[Work required]: Rewrite the text of every entry below, replacing "Передачи" with "Программы" and keeping everything else the same. Omit the pictures from your answer.

Dataset entries
^^^^

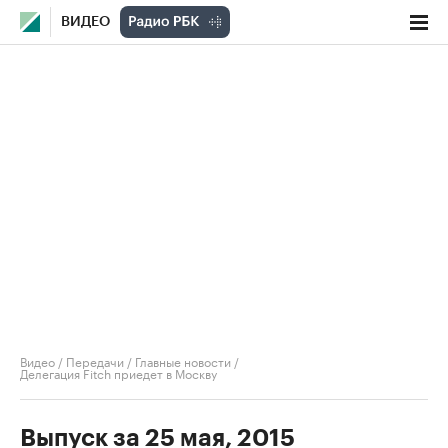
ВИДЕО
Видео
/
Передачи
/
Главные новости
/
Делегация Fitch приедет в Москву
Выпуск за 25 мая, 2015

^^^^

[Response area]:
ВИДЕО
Видео
/
Программы
/
Главные новости
/
Делегация Fitch приедет в Москву
Выпуск за 25 мая, 2015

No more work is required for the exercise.